Problem to work on
Reproduce each of the following lines verbatim, from the first to the last.

Data in this exercise
++++++++

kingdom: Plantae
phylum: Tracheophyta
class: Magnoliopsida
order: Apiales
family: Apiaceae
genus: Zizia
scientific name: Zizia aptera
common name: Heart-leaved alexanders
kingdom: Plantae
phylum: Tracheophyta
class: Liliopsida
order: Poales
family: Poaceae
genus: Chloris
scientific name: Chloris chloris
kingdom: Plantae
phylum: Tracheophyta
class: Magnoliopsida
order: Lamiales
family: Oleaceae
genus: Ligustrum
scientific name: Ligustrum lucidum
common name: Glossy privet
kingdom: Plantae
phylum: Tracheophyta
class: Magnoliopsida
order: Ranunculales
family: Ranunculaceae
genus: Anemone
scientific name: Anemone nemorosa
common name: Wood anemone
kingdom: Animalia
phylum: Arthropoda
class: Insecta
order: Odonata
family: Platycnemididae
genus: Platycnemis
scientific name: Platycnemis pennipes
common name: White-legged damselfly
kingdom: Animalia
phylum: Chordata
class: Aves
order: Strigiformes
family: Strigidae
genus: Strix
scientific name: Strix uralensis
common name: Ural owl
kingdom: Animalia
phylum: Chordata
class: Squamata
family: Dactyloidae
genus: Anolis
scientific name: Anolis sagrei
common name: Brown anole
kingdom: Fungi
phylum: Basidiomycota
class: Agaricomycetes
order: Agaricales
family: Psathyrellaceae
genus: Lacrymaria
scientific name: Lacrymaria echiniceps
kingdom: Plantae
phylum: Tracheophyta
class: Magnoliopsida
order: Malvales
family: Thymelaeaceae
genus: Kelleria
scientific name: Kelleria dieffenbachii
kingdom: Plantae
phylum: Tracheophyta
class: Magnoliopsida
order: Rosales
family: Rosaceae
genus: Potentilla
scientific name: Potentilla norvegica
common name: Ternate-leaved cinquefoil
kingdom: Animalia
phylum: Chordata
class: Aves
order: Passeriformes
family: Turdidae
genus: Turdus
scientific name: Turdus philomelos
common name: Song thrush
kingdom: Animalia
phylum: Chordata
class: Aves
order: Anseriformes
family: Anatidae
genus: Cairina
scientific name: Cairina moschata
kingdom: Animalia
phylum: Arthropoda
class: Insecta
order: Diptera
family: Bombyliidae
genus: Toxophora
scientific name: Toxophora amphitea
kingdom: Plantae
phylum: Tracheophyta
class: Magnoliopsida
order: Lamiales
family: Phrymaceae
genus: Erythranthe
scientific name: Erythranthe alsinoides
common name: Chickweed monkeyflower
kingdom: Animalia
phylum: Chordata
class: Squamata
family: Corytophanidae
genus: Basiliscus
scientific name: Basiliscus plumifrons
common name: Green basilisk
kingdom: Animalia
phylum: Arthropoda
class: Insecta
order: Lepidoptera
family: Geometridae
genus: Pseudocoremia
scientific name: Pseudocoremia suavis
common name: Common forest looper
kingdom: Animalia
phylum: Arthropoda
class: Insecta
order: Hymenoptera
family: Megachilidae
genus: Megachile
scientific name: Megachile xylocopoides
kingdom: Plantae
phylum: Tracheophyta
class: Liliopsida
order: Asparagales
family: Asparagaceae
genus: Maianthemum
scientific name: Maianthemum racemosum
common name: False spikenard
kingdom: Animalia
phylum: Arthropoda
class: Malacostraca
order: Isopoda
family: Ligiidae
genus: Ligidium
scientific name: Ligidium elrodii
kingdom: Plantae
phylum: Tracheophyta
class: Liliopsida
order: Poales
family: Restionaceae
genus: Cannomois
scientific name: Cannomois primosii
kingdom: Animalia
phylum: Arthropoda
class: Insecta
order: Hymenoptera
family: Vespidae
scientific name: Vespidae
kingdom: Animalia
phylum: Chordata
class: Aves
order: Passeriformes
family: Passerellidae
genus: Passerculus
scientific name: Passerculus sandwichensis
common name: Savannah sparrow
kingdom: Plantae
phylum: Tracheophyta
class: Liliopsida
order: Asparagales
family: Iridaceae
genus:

++++++++

Result
kingdom: Plantae
phylum: Tracheophyta
class: Magnoliopsida
order: Apiales
family: Apiaceae
genus: Zizia
scientific name: Zizia aptera
common name: Heart-leaved alexanders
kingdom: Plantae
phylum: Tracheophyta
class: Liliopsida
order: Poales
family: Poaceae
genus: Chloris
scientific name: Chloris chloris
kingdom: Plantae
phylum: Tracheophyta
class: Magnoliopsida
order: Lamiales
family: Oleaceae
genus: Ligustrum
scientific name: Ligustrum lucidum
common name: Glossy privet
kingdom: Plantae
phylum: Tracheophyta
class: Magnoliopsida
order: Ranunculales
family: Ranunculaceae
genus: Anemone
scientific name: Anemone nemorosa
common name: Wood anemone
kingdom: Animalia
phylum: Arthropoda
class: Insecta
order: Odonata
family: Platycnemididae
genus: Platycnemis
scientific name: Platycnemis pennipes
common name: White-legged damselfly
kingdom: Animalia
phylum: Chordata
class: Aves
order: Strigiformes
family: Strigidae
genus: Strix
scientific name: Strix uralensis
common name: Ural owl
kingdom: Animalia
phylum: Chordata
class: Squamata
family: Dactyloidae
genus: Anolis
scientific name: Anolis sagrei
common name: Brown anole
kingdom: Fungi
phylum: Basidiomycota
class: Agaricomycetes
order: Agaricales
family: Psathyrellaceae
genus: Lacrymaria
scientific name: Lacrymaria echiniceps
kingdom: Plantae
phylum: Tracheophyta
class: Magnoliopsida
order: Malvales
family: Thymelaeaceae
genus: Kelleria
scientific name: Kelleria dieffenbachii
kingdom: Plantae
phylum: Tracheophyta
class: Magnoliopsida
order: Rosales
family: Rosaceae
genus: Potentilla
scientific name: Potentilla norvegica
common name: Ternate-leaved cinquefoil
kingdom: Animalia
phylum: Chordata
class: Aves
order: Passeriformes
family: Turdidae
genus: Turdus
scientific name: Turdus philomelos
common name: Song thrush
kingdom: Animalia
phylum: Chordata
class: Aves
order: Anseriformes
family: Anatidae
genus: Cairina
scientific name: Cairina moschata
kingdom: Animalia
phylum: Arthropoda
class: Insecta
order: Diptera
family: Bombyliidae
genus: Toxophora
scientific name: Toxophora amphitea
kingdom: Plantae
phylum: Tracheophyta
class: Magnoliopsida
order: Lamiales
family: Phrymaceae
genus: Erythranthe
scientific name: Erythranthe alsinoides
common name: Chickweed monkeyflower
kingdom: Animalia
phylum: Chordata
class: Squamata
family: Corytophanidae
genus: Basiliscus
scientific name: Basiliscus plumifrons
common name: Green basilisk
kingdom: Animalia
phylum: Arthropoda
class: Insecta
order: Lepidoptera
family: Geometridae
genus: Pseudocoremia
scientific name: Pseudocoremia suavis
common name: Common forest looper
kingdom: Animalia
phylum: Arthropoda
class: Insecta
order: Hymenoptera
family: Megachilidae
genus: Megachile
scientific name: Megachile xylocopoides
kingdom: Plantae
phylum: Tracheophyta
class: Liliopsida
order: Asparagales
family: Asparagaceae
genus: Maianthemum
scientific name: Maianthemum racemosum
common name: False spikenard
kingdom: Animalia
phylum: Arthropoda
class: Malacostraca
order: Isopoda
family: Ligiidae
genus: Ligidium
scientific name: Ligidium elrodii
kingdom: Plantae
phylum: Tracheophyta
class: Liliopsida
order: Poales
family: Restionaceae
genus: Cannomois
scientific name: Cannomois primosii
kingdom: Animalia
phylum: Arthropoda
class: Insecta
order: Hymenoptera
family: Vespidae
scientific name: Vespidae
kingdom: Animalia
phylum: Chordata
class: Aves
order: Passeriformes
family: Passerellidae
genus: Passerculus
scientific name: Passerculus sandwichensis
common name: Savannah sparrow
kingdom: Plantae
phylum: Tracheophyta
class: Liliopsida
order: Asparagales
family: Iridaceae
genus:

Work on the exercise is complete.